Early exposure to gambling, including frequent exposure to adults gambling when a child, and commencing gambling when under 10 years, were significant risk factors for gambling problems in our study. In some Indigenous Australian communities, childhood exposure to gambling occurs with card gambling (CIRCA 2011; Hunter and Spargo 1988), which is part of the ‘social fabric’ of some Indigenous communities (Queensland Department of Corrective Services 2005:29), and a popular recreational activity (AHMRC 2007). At the card site, children often watch games, mind smaller children and wait for games to end (McDonald and Wombo 2006). Links between early exposure to gambling and gambling problems were also found by the Queensland Department of Corrective Services (2005) where Indigenous moderate risk and problem gamblers were more likely to report growing up in households where adults ‘always’ or ‘often’ gambled. Similarly, international findings link exposure of young Indigenous people to gambling to later gambling problems (SHORE and Whariki 2008; Smith et al. 2011; Westermeyer et al. 2005). In our study, early uptake of gambling was also statistically associated with gambling problems in later life. Gambling by Indigenous youth has been reported in Australia (Delfabbro et al. 2005; QLD Department of Corrective Services 2005) and internationally (Dyall and Hand 2003; Morrison 1999; Welte et al. 2007; Williams et al. 2011). Thus, common experiences of underage gambling found amongst our sample appear to be shared by other Indigenous people, and may be facilitated by the popularity of unregulated forms of gambling such as card games.

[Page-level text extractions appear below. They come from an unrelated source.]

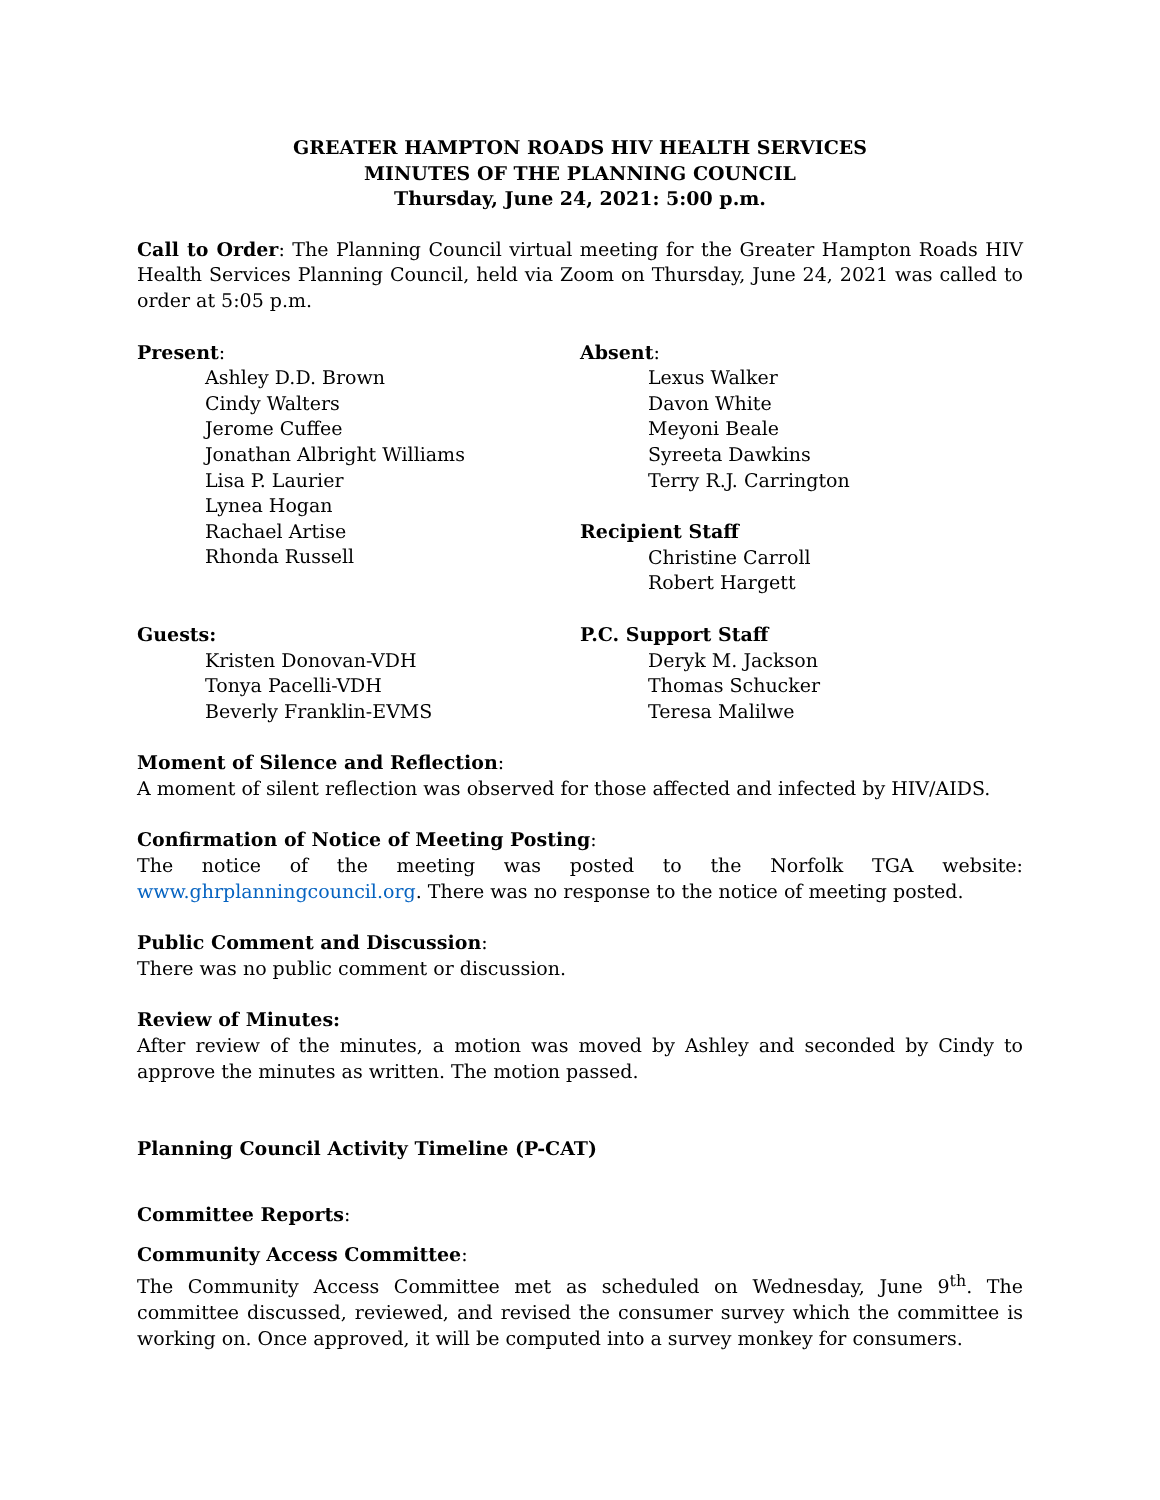GREATER HAMPTON ROADS HIV HEALTH SERVICES
MINUTES OF THE PLANNING COUNCIL
Thursday, June 24, 2021: 5:00 p.m.
Call to Order: The Planning Council virtual meeting for the Greater Hampton Roads HIV Health Services Planning Council, held via Zoom on Thursday, June 24, 2021 was called to order at 5:05 p.m.
Present:
Ashley D.D. Brown
Cindy Walters
Jerome Cuffee
Jonathan Albright Williams
Lisa P. Laurier
Lynea Hogan
Rachael Artise
Rhonda Russell
Absent:
Lexus Walker
Davon White
Meyoni Beale
Syreeta Dawkins
Terry R.J. Carrington
Recipient Staff
Christine Carroll
Robert Hargett
Guests:
Kristen Donovan-VDH
Tonya Pacelli-VDH
Beverly Franklin-EVMS
P.C. Support Staff
Deryk M. Jackson
Thomas Schucker
Teresa Malilwe
Moment of Silence and Reflection:
A moment of silent reflection was observed for those affected and infected by HIV/AIDS.
Confirmation of Notice of Meeting Posting:
The notice of the meeting was posted to the Norfolk TGA website: www.ghrplanningcouncil.org. There was no response to the notice of meeting posted.
Public Comment and Discussion:
There was no public comment or discussion.
Review of Minutes:
After review of the minutes, a motion was moved by Ashley and seconded by Cindy to approve the minutes as written. The motion passed.
Planning Council Activity Timeline (P-CAT)
Committee Reports:
Community Access Committee:
The Community Access Committee met as scheduled on Wednesday, June 9<sup>th</sup>. The committee discussed, reviewed, and revised the consumer survey which the committee is working on. Once approved, it will be computed into a survey monkey for consumers.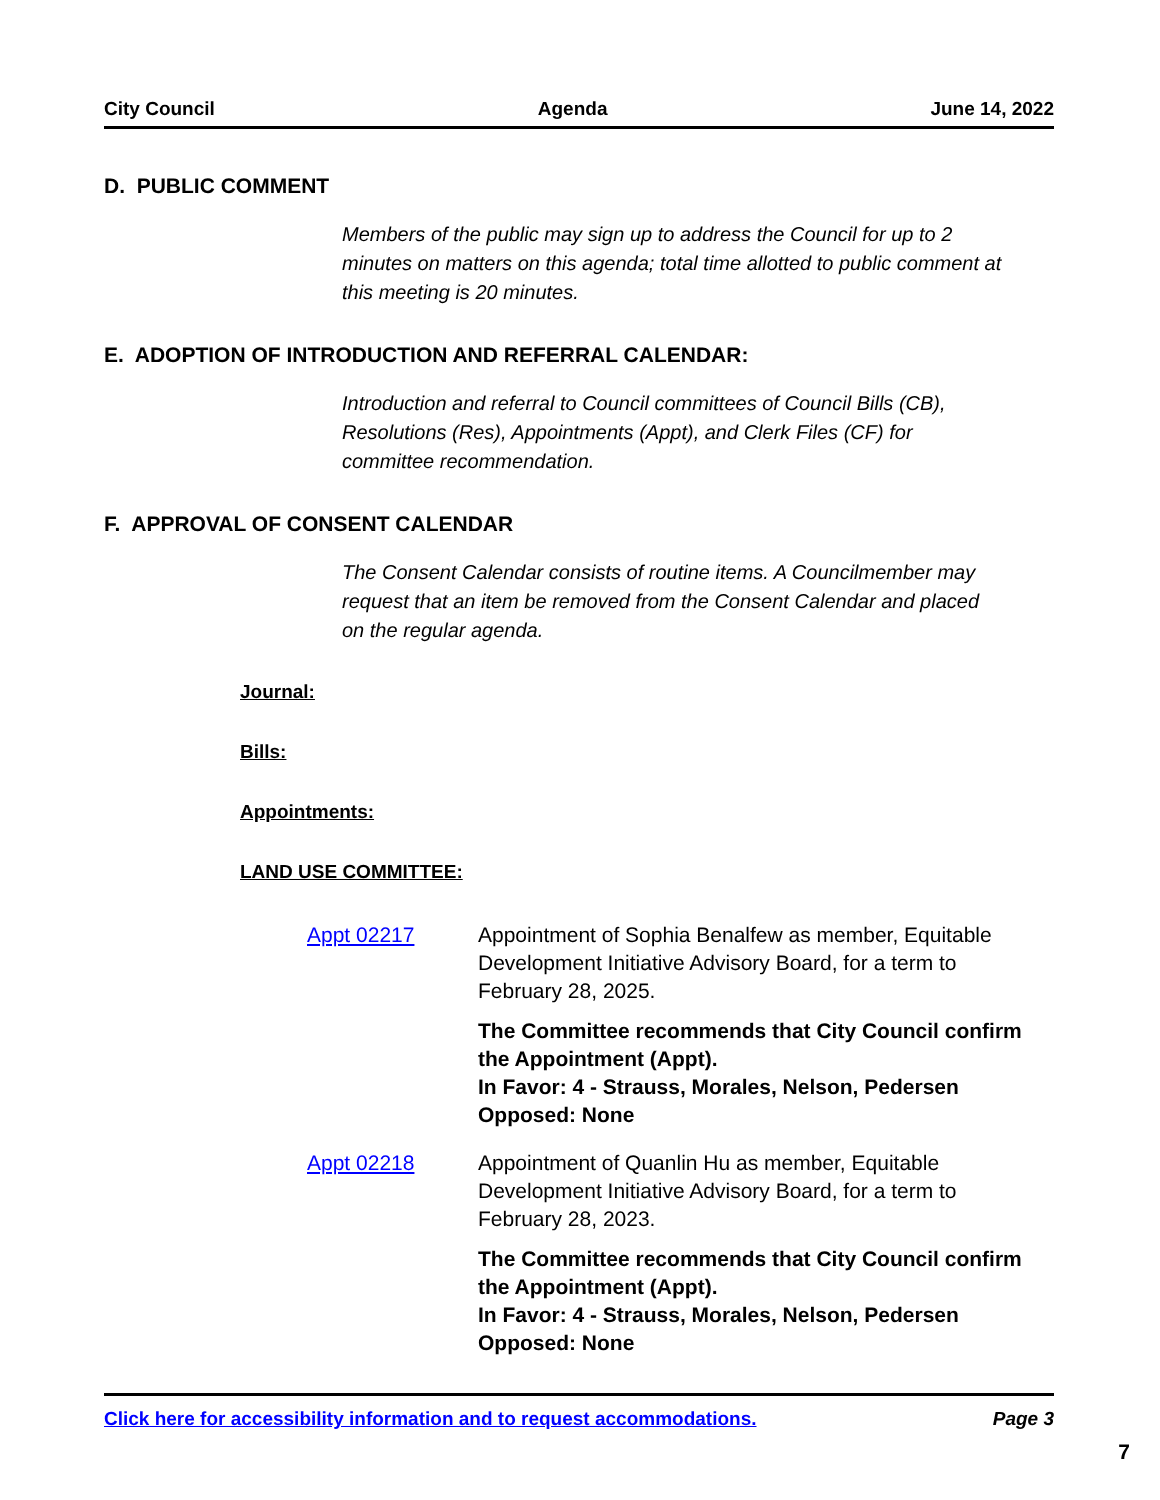City Council Agenda June 14, 2022
D. PUBLIC COMMENT
Members of the public may sign up to address the Council for up to 2 minutes on matters on this agenda; total time allotted to public comment at this meeting is 20 minutes.
E. ADOPTION OF INTRODUCTION AND REFERRAL CALENDAR:
Introduction and referral to Council committees of Council Bills (CB), Resolutions (Res), Appointments (Appt), and Clerk Files (CF) for committee recommendation.
F. APPROVAL OF CONSENT CALENDAR
The Consent Calendar consists of routine items. A Councilmember may request that an item be removed from the Consent Calendar and placed on the regular agenda.
Journal:
Bills:
Appointments:
LAND USE COMMITTEE:
Appt 02217 Appointment of Sophia Benalfew as member, Equitable Development Initiative Advisory Board, for a term to February 28, 2025.
The Committee recommends that City Council confirm the Appointment (Appt).
In Favor: 4 - Strauss, Morales, Nelson, Pedersen
Opposed: None
Appt 02218 Appointment of Quanlin Hu as member, Equitable Development Initiative Advisory Board, for a term to February 28, 2023.
The Committee recommends that City Council confirm the Appointment (Appt).
In Favor: 4 - Strauss, Morales, Nelson, Pedersen
Opposed: None
Click here for accessibility information and to request accommodations. Page 3
7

This study provides the first empirical evidence linking regular and constant exposure to gambling as a child and commencing gambling under the age of 10 years to later gambling problems amongst Indigenous Australian adults. High rates of problem gambling, exposure of children to gambling, and opportunities to commence gambling when very young all suggest that the intergenerational transfer of gambling problems may be particularly marked amongst some Indigenous peoples. Such serious and potentially damaging long-term consequences deserve maximum attention from public health decision makers through the implementation of appropriate community education. A failure to address this key finding could lead to continuing gambling problems for future generations, given that each new ‘case’ of problem gambling increases the likelihood of future cases (Productivity Commission 2010). Addressing gambling problems amongst today’s Indigenous adults should reduce gambling problems in future generations.

In response to other risk factors identified in this study, appropriate health promotion messages could be introduced to dispel erroneous beliefs around gambling, educate people about the processes involved in gambling and discourage substance use while gambling. Combined public health programs for alcohol, drug and gambling services should be provided for those needing them. Further, as gambling is generally conducted in licensed venues, responsible service of alcohol should be emphasised along with responsible gambling.

Conclusion

This study into problem gambling risk factors amongst Indigenous Australians has added to the growing body of evidence that indicates much higher rates of gambling problems amongst Indigenous peoples, compared to non-Indigenous peoples. By identifying the risk factors associated with problem gambling amongst a sample of Indigenous Australians, we hope that this study will inform public health interventions aimed at reducing these risk factors to address this serious and urgent public health issue.